Quote from: "zzebby"not level or smooth.  There will be some gaps,  maybe 1/8  or even 3/16 of an inch   I cannot spot weld it in place
I keep reading this subject because I don't weld sheetmetal up-side down and backwards and the metal doesn't fit close enough to weld anyway. I'm talking about the floor I'm making for my truck. I can make most of it overlap and I could pull it closer together with "pop rivets"  but I don't know what kind of strength to expect from them. The body has mounts at each corner so the floor wouldn't be holding it structurally and the seat mount is stock and in decent shape and will be holding the stock seat in the stock position. Is any of this stuff good enough for a wire brushed surface to add srtength to a "pop rivet" bond? GPster

I think the Sikaflex would work. We used it for just that purpose on truck trailers to secure patches.
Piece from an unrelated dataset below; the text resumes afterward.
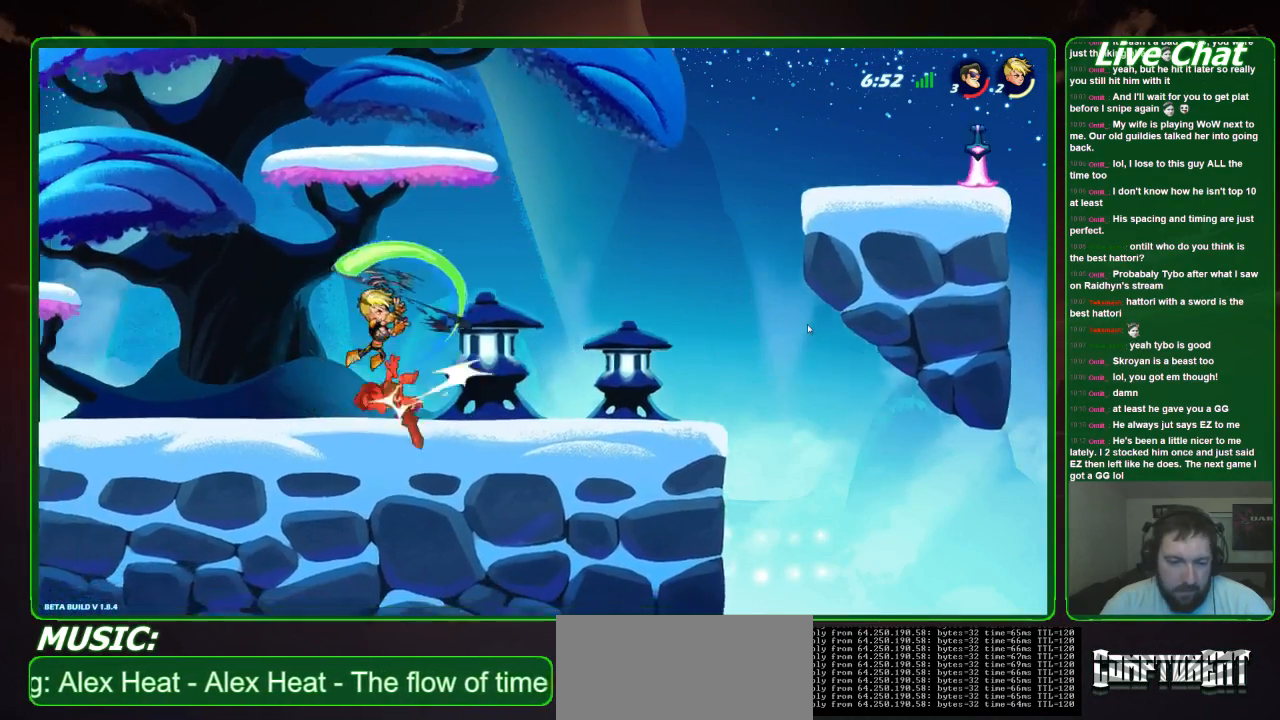
{"buttons": [], "left_stick": "left"}
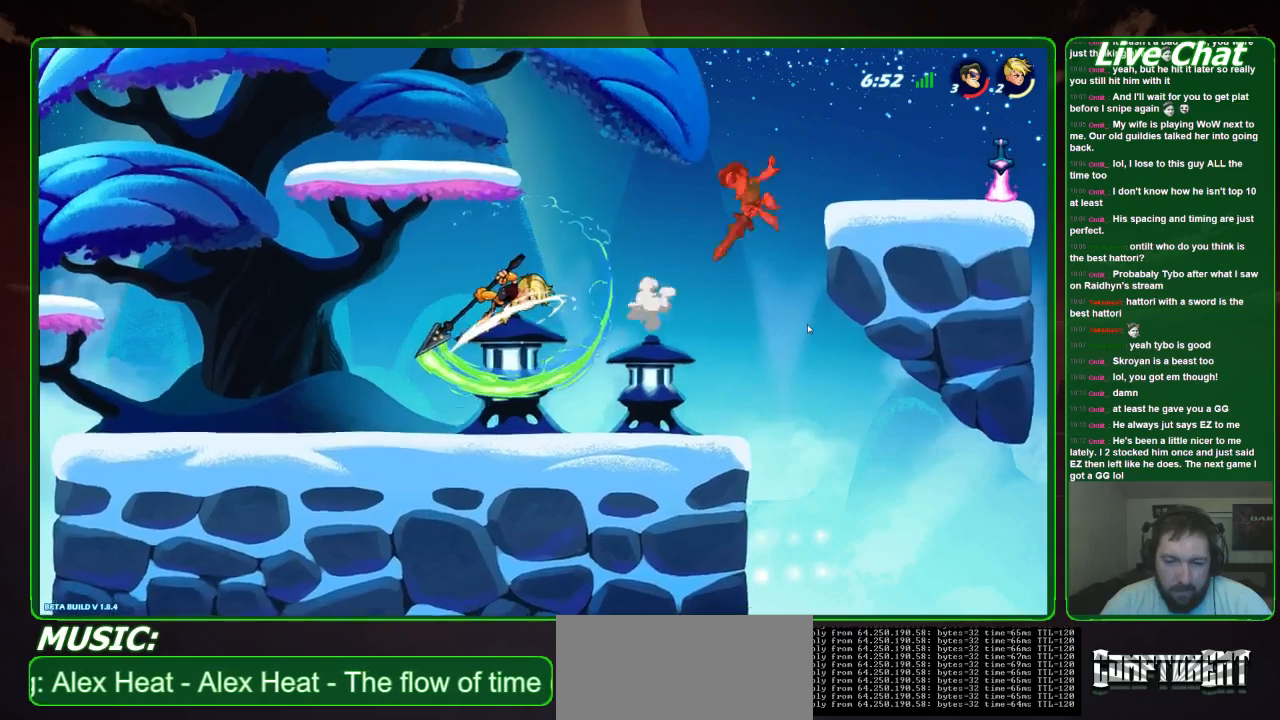
{"buttons": [], "left_stick": "left", "events": []}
Even after removing the rivets, you had to peel the pieces off.
Welcome to hell. Here's your accordion.

GPster

Quote from: "enjenjo"I think the Sikaflex would work. We used it for just that purpose on truck trailers to secure patches. Even after removing the rivets, you had to peel the pieces off.
Oh goody, on a good day I can work a caulking gun and I already have one. I'll add that to my Christmas list. It will probably fit in my stocking so I won't have to wrap it with my eyes closed so I won't know what I'm getting. I've got to get some semblance of a floor in this cab so I can sit on the seat holding the steering wheel and go "RUMMMM RUMMMM". There's too many pieces on the chassis to drive this thing like "Fred Flintstone". GPster

rooster

Hummmm!!!! Looks like we might could use alittle of that! :shock:


47convert

I've got a similar problem right now - before I sent my rear end housing in for powder coat, I welded an extra tab on each axle tube for brake line clips (CSRA seems to think the stock 3 tabs are not enough to hold the brake line to the rear end for their safety check) While it was at the coater, the stock center tab was broken off. It's located at the top of the center section of my 9" rear end where the tube is bent up and around the differencial. Can I epoxy a tab on here or could I drill and tap for a small screw without the dope seeping out? The other 4 tabs on the axle tubes are holding it just fine but the center will need to be secured to get my 34 safetied.

zzebby

The powder coat is tough and you'll need to sand it well to get a bond and the sanded area will show,  plus the goop plus then you'll need to paint it and it won't match and on and on etc.
I'd take a piece of 3/4  or 1 inch 12 gauge strap and make a tab that comes off one or the top pumpkin bolts to hold the brake line in the middle.  Seems that I've seen some 9 inchers with that.